RECORDS FOR THE EXERCISE:
##############################

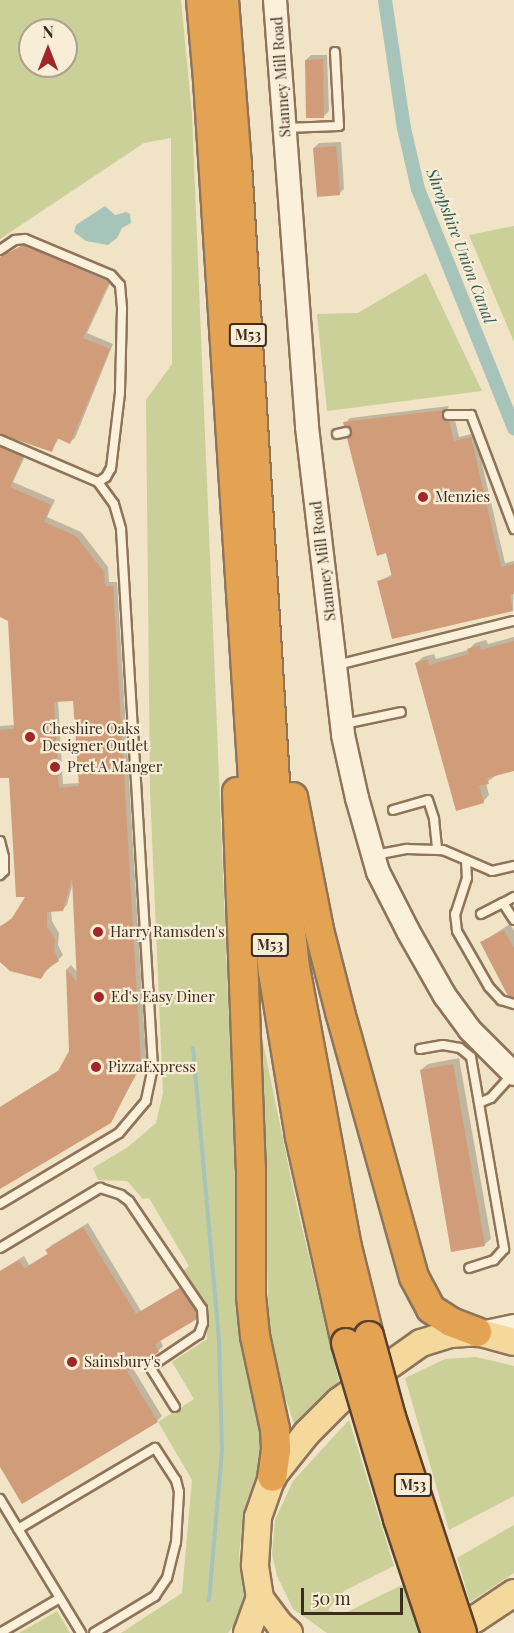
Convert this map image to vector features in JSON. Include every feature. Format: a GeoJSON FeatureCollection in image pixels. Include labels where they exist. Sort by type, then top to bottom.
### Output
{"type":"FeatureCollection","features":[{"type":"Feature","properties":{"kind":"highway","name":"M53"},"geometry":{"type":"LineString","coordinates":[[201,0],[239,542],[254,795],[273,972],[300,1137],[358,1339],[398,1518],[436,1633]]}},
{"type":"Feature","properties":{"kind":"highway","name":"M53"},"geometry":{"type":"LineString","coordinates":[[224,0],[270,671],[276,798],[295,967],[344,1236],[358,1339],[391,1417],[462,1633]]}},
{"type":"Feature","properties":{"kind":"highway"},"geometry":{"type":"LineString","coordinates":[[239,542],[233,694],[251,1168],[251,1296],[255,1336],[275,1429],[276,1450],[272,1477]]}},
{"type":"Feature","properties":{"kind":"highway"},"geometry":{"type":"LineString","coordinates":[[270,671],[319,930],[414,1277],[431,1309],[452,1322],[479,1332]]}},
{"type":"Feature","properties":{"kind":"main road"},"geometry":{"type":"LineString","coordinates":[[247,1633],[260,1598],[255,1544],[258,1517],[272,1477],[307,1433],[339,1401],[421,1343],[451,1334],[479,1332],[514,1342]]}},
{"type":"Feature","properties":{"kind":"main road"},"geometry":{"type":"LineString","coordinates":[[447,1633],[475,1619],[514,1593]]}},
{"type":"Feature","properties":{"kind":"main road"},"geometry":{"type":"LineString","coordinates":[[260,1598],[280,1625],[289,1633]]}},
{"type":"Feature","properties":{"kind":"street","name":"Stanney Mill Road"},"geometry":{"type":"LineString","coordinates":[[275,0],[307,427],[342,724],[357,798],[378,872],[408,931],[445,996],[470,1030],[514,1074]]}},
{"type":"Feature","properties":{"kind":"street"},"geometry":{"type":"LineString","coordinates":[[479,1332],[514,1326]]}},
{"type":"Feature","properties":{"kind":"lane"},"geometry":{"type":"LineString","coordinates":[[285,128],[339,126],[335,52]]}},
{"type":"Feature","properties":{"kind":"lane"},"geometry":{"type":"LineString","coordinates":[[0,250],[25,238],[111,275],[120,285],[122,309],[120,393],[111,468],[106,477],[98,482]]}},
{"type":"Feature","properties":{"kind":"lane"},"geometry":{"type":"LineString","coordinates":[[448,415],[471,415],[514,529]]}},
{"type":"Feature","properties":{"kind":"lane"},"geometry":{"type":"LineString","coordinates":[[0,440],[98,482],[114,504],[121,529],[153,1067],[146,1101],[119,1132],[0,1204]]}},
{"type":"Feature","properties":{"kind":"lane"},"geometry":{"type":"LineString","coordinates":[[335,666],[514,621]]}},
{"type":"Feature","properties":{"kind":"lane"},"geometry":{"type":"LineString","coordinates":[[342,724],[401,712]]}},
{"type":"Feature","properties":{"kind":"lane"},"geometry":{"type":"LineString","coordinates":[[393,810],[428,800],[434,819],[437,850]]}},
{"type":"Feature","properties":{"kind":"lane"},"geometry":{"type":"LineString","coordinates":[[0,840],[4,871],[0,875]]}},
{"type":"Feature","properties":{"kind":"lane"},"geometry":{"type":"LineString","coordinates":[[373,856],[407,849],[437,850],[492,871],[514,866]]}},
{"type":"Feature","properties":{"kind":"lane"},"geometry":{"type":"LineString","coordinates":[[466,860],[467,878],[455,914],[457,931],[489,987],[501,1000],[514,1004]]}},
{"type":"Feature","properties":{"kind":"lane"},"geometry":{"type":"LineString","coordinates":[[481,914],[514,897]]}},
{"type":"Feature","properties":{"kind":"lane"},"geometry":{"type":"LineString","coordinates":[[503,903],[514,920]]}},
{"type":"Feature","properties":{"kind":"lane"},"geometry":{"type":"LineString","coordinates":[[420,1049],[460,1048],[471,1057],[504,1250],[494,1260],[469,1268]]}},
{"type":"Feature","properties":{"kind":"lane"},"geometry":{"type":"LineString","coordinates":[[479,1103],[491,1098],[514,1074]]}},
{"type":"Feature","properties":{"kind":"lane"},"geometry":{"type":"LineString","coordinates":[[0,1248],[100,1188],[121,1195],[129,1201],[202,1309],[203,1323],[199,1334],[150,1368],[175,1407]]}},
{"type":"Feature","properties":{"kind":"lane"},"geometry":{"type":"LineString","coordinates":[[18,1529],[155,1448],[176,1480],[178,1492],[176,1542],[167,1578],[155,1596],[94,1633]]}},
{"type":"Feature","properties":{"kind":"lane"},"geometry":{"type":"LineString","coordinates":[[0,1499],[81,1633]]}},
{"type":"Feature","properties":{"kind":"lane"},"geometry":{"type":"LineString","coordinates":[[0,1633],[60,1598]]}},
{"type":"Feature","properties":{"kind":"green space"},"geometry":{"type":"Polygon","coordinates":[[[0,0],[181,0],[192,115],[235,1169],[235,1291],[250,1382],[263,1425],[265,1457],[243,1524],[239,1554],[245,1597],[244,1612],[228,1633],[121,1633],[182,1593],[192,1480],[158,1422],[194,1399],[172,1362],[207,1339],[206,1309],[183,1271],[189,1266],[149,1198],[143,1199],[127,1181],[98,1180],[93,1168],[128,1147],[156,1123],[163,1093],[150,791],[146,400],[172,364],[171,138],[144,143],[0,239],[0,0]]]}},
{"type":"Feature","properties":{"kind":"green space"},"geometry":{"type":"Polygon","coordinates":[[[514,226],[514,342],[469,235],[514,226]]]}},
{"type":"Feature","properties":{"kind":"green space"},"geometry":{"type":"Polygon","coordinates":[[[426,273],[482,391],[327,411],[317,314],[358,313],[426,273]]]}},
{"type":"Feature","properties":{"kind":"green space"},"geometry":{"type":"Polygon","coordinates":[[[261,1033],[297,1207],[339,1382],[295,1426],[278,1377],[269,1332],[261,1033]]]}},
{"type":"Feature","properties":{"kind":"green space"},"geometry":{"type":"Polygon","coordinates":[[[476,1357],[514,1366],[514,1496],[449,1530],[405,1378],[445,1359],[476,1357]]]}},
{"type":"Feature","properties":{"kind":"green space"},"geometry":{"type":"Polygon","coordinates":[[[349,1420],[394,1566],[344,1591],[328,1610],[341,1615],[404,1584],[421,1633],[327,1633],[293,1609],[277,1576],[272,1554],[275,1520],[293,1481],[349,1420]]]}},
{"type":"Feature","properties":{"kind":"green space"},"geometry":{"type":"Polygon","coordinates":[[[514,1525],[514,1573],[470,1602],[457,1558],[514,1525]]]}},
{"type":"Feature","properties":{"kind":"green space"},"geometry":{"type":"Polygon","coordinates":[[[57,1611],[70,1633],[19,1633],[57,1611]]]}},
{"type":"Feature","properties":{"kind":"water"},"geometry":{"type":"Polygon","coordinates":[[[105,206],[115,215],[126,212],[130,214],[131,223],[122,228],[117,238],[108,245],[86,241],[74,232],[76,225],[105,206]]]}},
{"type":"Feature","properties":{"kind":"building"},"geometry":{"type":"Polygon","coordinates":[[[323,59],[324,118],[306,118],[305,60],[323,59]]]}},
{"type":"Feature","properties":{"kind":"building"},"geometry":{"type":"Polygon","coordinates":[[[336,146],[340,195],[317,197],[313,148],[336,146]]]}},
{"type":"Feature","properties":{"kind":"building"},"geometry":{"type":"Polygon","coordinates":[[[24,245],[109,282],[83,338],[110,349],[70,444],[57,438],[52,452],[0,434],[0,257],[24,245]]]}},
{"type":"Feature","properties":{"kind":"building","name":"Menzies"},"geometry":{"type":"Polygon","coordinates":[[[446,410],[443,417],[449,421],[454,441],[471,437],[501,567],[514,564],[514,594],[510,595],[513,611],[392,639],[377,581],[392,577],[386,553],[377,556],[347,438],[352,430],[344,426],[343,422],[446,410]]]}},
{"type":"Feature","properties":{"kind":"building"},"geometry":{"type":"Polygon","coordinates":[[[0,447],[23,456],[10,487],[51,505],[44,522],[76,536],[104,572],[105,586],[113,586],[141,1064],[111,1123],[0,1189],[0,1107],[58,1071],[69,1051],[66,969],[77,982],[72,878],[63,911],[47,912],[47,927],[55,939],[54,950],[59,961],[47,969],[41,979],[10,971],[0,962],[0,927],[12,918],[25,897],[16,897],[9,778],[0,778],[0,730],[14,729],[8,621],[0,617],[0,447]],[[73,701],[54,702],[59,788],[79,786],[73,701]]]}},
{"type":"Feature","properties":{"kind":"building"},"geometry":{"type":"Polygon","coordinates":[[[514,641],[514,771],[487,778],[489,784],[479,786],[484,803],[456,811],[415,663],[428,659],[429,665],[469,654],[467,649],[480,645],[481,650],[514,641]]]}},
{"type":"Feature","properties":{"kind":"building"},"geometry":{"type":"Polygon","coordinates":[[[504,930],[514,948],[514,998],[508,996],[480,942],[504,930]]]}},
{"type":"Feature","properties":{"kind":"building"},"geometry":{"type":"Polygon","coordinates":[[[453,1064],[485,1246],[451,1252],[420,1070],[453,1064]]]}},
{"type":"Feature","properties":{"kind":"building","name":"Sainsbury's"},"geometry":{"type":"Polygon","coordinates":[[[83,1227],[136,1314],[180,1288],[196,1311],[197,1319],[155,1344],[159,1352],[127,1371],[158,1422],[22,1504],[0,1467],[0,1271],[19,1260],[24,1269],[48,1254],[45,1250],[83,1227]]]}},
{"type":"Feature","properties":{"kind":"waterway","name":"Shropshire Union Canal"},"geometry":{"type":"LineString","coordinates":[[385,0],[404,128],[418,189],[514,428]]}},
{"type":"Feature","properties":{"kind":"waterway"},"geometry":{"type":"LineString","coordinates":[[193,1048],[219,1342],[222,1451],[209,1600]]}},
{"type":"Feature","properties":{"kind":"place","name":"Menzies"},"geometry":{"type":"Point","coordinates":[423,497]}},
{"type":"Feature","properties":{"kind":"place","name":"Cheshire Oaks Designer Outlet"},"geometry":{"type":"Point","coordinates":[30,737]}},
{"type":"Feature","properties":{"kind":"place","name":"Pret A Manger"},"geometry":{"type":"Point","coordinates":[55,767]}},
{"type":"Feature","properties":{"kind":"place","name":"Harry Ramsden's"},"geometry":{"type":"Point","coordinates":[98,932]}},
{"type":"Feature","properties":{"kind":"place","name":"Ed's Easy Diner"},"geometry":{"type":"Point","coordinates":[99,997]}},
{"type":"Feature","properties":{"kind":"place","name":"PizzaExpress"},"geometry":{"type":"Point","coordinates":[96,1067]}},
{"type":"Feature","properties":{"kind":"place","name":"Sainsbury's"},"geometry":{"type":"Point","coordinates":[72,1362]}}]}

##############################

TASK REQUIREMENTS:
Take each line of the material above that holds the string "features" and copy it.

WRITTEN ANSWER:
Convert this map image to vector features in JSON. Include every feature. Format: a GeoJSON FeatureCollection in image pixels. Include labels where they exist. Sort by type, then top to bottom.
{"type":"FeatureCollection","features":[{"type":"Feature","properties":{"kind":"highway","name":"M53"},"geometry":{"type":"LineString","coordinates":[[201,0],[239,542],[254,795],[273,972],[300,1137],[358,1339],[398,1518],[436,1633]]}},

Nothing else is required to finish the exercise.